The report also pointed to the lack of AANHPI faculty and the need for stronger pipelines. At CCC's, for example, there are three times as many Asian American students per Asian American faculty member as there are white students for each white faculty member. In the California State University (CSU) system, there were over 100 NHPI students for each NHPI faculty member in 2019 to 2020, per the report.
Dr. Nicholas Hartlep, the Robert Charles Billings Endowed Chair in Education and Associate Professor of Education Studies at Berea College, noted that these numbers reflect an even bigger problem. There are not enough Asian American K-12 teachers as well as teacher educators.
“That’s not just a California-specific problem. That’s national,” said Hartlep, who is Asian American. “There are just too few of us. We know the solution. We know what needs to be done. But there really aren’t enough people who are morally outraged enough to do it. We can target-hire. We can encourage Asian American middle and high school students to pursue teaching. And we can incentivize teaching through scholarships. Yet because of the model minority stereotype, this is just dismissed.”
To counter that model minority stereotype, Hartlep added that reports like this are a step in the right direction. He noted more conversations on subgroups in the AANHPI community, including even whether to call the community AANHPI or Asian American or AAPI, is critical.
“We need to continue to write reports that focus on Asian Americans—because otherwise they will continue to be invisible,” said Hartlep.
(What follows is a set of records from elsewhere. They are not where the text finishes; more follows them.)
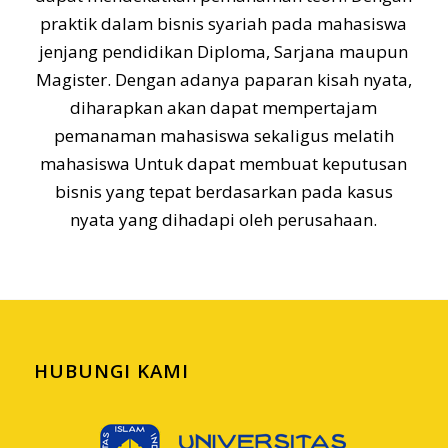
praktik dalam bisnis syariah pada mahasiswa
jenjang pendidikan Diploma, Sarjana maupun
Magister. Dengan adanya paparan kisah nyata,
diharapkan akan dapat mempertajam
pemanaman mahasiswa sekaligus melatih
mahasiswa Untuk dapat membuat keputusan
bisnis yang tepat berdasarkan pada kasus
nyata yang dihadapi oleh perusahaan.
HUBUNGI KAMI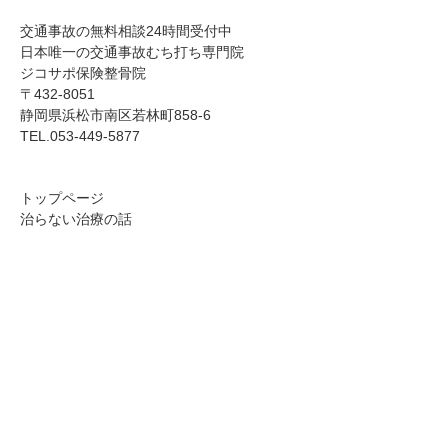
​​交通事故の無料相談24時間受付中
日本唯一の交通事故むち打ち専門院
ジコサポ保険整骨院
〒432-8051
静岡県浜松市南区若林町858-6
TEL.053-449-5877
トップページ
治らない治療の話
あなたの症状チェック
目の症状 目に関する症状リスト
頭の症状 頭に関する症状リスト
あごの症状 あごに関する症状リスト
顔の症状 顔に関する症状リスト
首の症状 首に関する症状リスト
肘の症状 肘に関する症状リスト
手の症状 手に関する症状リスト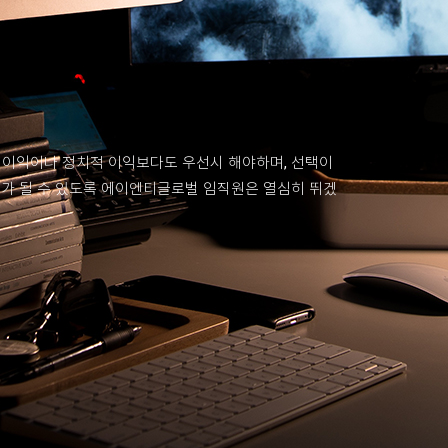
 이익이나 정치적 이익보다도 우선시 해야하며, 선택이
회가 될 수 있도록 에이엔티글로벌 임직원은 열심히 뛰겠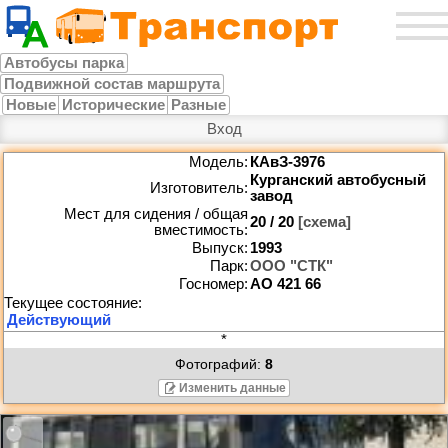
Автобусы парка
Подвижной состав маршрута
Новые
Исторические
Разные
Вход
Модель:
КАвЗ-3976
Курганский автобусный
Изготовитель:
завод
Мест для сидения / общая
20 / 20
[схема]
вместимость:
Выпуск:
1993
Парк:
ООО "СТК"
Госномер:
АО 421 66
*
Фотографий:
8
Изменить данные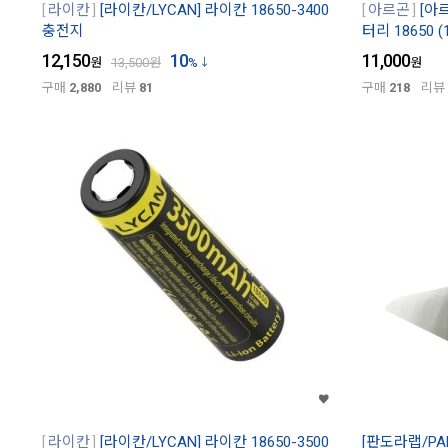
라이칸
[라이칸/LYCAN] 라이칸 18650-3400
아르곤
[아
충전지
터리 18650 (
12,150
10
11,000
원
13,500
원
%
원
구매
2,880
리뷰
81
구매
218
리뷰
라이칸
[라이칸/LYCAN] 라이칸 18650-3500
[판도라랩/PAN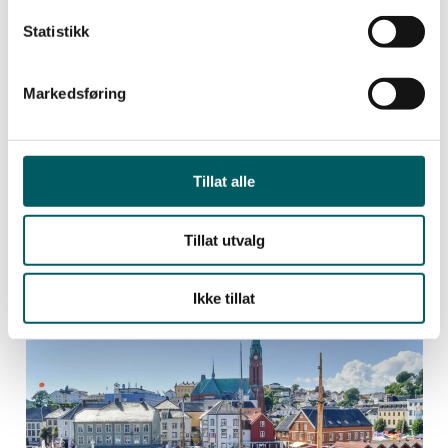
Statistikk
Markedsføring
Tillat alle
Tillat utvalg
Siste nyheter
Ikke tillat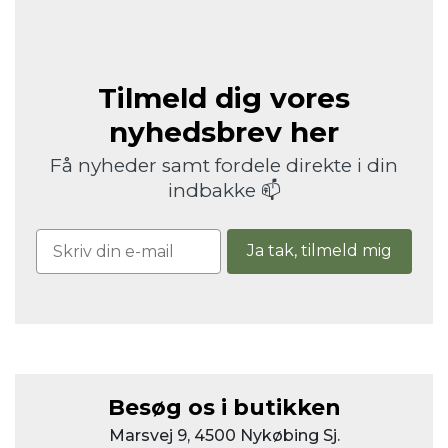
Tilmeld dig vores
nyhedsbrev her
Få nyheder samt fordele direkte i din
indbakke 📫
Ja tak, tilmeld mig
Besøg os i butikken
Marsvej 9, 4500 Nykøbing Sj.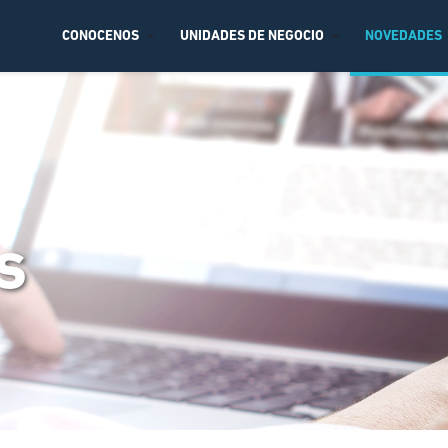
CONOCENOS
UNIDADES DE NEGOCIO
NOVEDADES
s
The report additionally pointed to how anti-Asian hate crimes, including those committed on campuses, have skyrocketed, increasing by 420% from 2019 to 2021. That reality has meant many AANHPI community members fear for their safety nationwide. For campuses, Teranishi said that higher education leaders need to acknowledge this and offer concrete support to AANHPI students, faculty, and staff in response.
“Colleges need to understand the unique needs and challenges of their students—and also the relevance of the AAPI community to their commitment to equity and inclusion,” said Teranishi. “A lot of colleges, even those with a critical mass of AAPI students, have to better understand how their students are affected by the rise in anti-Asian racism, then support them accordingly. I think support is needed for students themselves but also to engage with the local community.”